» Short problem:
Go through the material and write it all out exactly, minus the pictures.

Saved entries:
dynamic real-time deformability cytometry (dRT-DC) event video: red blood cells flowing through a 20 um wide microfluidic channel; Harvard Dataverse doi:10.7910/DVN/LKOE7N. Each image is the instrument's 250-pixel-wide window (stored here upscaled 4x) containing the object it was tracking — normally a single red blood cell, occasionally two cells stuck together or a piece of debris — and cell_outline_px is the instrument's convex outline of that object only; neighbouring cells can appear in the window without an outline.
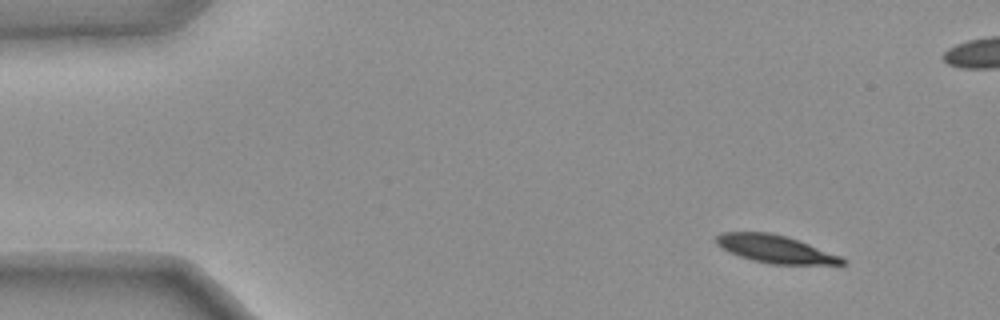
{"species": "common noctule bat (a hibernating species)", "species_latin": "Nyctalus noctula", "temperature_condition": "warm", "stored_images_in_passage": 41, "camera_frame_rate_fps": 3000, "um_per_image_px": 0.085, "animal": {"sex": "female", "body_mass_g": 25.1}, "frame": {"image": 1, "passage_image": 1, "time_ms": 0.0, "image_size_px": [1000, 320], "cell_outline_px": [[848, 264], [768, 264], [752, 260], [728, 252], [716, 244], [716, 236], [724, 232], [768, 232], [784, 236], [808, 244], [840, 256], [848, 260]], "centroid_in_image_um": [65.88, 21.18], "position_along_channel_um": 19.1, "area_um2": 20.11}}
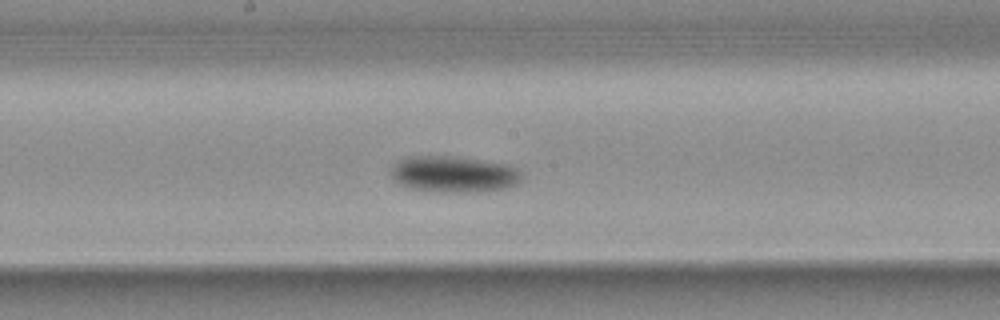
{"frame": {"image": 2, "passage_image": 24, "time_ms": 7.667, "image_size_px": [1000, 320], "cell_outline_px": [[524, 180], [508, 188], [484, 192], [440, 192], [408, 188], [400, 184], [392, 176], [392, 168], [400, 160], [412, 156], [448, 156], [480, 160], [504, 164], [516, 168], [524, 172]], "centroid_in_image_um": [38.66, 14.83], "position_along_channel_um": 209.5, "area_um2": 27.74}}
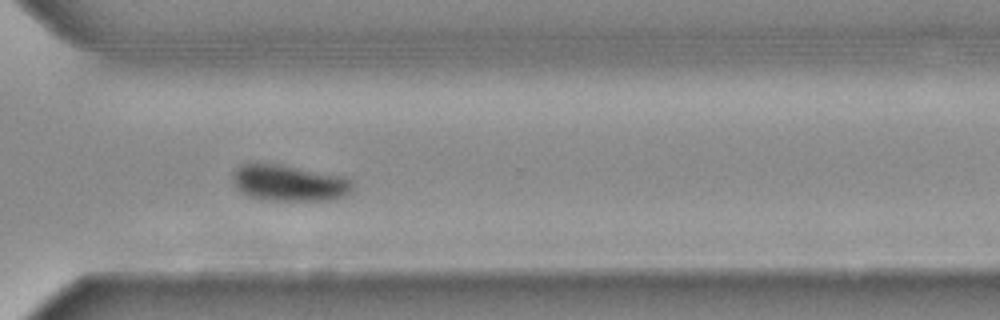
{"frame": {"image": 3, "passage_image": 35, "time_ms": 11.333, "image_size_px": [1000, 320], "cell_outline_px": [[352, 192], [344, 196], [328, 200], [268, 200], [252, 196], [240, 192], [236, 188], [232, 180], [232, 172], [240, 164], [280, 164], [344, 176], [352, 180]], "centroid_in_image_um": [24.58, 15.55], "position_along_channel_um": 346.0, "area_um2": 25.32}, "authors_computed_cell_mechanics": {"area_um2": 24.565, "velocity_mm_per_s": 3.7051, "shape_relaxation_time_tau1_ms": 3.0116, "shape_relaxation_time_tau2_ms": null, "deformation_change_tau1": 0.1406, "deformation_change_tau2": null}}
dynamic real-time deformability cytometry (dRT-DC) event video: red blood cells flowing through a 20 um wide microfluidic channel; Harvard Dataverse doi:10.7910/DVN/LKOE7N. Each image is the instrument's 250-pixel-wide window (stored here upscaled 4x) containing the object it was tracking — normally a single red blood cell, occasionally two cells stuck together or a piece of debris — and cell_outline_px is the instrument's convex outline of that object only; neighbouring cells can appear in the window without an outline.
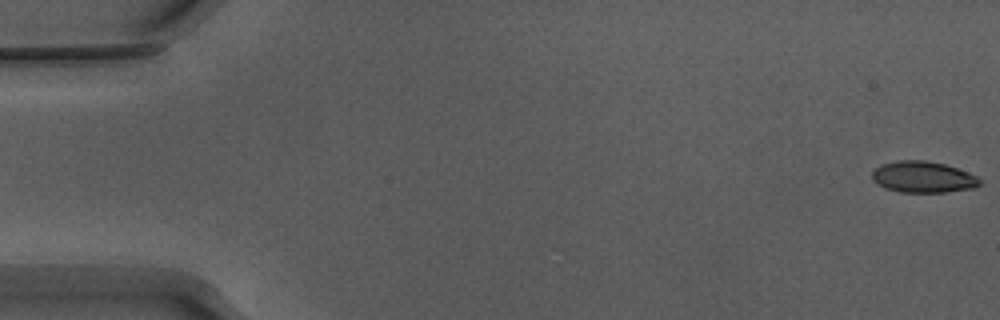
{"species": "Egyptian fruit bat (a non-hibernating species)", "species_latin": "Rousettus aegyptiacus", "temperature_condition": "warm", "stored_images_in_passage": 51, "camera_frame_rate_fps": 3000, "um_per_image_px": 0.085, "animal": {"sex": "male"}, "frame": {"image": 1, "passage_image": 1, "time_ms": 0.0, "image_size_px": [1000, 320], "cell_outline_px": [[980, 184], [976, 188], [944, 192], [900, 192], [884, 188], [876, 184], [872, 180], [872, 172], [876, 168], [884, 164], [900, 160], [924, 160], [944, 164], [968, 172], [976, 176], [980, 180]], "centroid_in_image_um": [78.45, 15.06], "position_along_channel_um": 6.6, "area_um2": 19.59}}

» Complete answer:
dynamic real-time deformability cytometry (dRT-DC) event video: red blood cells flowing through a 20 um wide microfluidic channel; Harvard Dataverse doi:10.7910/DVN/LKOE7N. Each image is the instrument's 250-pixel-wide window (stored here upscaled 4x) containing the object it was tracking — normally a single red blood cell, occasionally two cells stuck together or a piece of debris — and cell_outline_px is the instrument's convex outline of that object only; neighbouring cells can appear in the window without an outline.
{"species": "common noctule bat (a hibernating species)", "species_latin": "Nyctalus noctula", "temperature_condition": "warm", "stored_images_in_passage": 41, "camera_frame_rate_fps": 3000, "um_per_image_px": 0.085, "animal": {"sex": "female", "body_mass_g": 25.1}, "frame": {"image": 1, "passage_image": 1, "time_ms": 0.0, "image_size_px": [1000, 320], "cell_outline_px": [[848, 264], [768, 264], [752, 260], [728, 252], [716, 244], [716, 236], [724, 232], [768, 232], [784, 236], [808, 244], [840, 256], [848, 260]], "centroid_in_image_um": [65.88, 21.18], "position_along_channel_um": 19.1, "area_um2": 20.11}}
{"frame": {"image": 2, "passage_image": 24, "time_ms": 7.667, "image_size_px": [1000, 320], "cell_outline_px": [[524, 180], [508, 188], [484, 192], [440, 192], [408, 188], [400, 184], [392, 176], [392, 168], [400, 160], [412, 156], [448, 156], [480, 160], [504, 164], [516, 168], [524, 172]], "centroid_in_image_um": [38.66, 14.83], "position_along_channel_um": 209.5, "area_um2": 27.74}}
{"frame": {"image": 3, "passage_image": 35, "time_ms": 11.333, "image_size_px": [1000, 320], "cell_outline_px": [[352, 192], [344, 196], [328, 200], [268, 200], [252, 196], [240, 192], [236, 188], [232, 180], [232, 172], [240, 164], [280, 164], [344, 176], [352, 180]], "centroid_in_image_um": [24.58, 15.55], "position_along_channel_um": 346.0, "area_um2": 25.32}, "authors_computed_cell_mechanics": {"area_um2": 24.565, "velocity_mm_per_s": 3.7051, "shape_relaxation_time_tau1_ms": 3.0116, "shape_relaxation_time_tau2_ms": null, "deformation_change_tau1": 0.1406, "deformation_change_tau2": null}}
dynamic real-time deformability cytometry (dRT-DC) event video: red blood cells flowing through a 20 um wide microfluidic channel; Harvard Dataverse doi:10.7910/DVN/LKOE7N. Each image is the instrument's 250-pixel-wide window (stored here upscaled 4x) containing the object it was tracking — normally a single red blood cell, occasionally two cells stuck together or a piece of debris — and cell_outline_px is the instrument's convex outline of that object only; neighbouring cells can appear in the window without an outline.
{"species": "Egyptian fruit bat (a non-hibernating species)", "species_latin": "Rousettus aegyptiacus", "temperature_condition": "warm", "stored_images_in_passage": 51, "camera_frame_rate_fps": 3000, "um_per_image_px": 0.085, "animal": {"sex": "male"}, "frame": {"image": 1, "passage_image": 1, "time_ms": 0.0, "image_size_px": [1000, 320], "cell_outline_px": [[980, 184], [976, 188], [944, 192], [900, 192], [884, 188], [876, 184], [872, 180], [872, 172], [876, 168], [884, 164], [900, 160], [924, 160], [944, 164], [968, 172], [976, 176], [980, 180]], "centroid_in_image_um": [78.45, 15.06], "position_along_channel_um": 6.6, "area_um2": 19.59}}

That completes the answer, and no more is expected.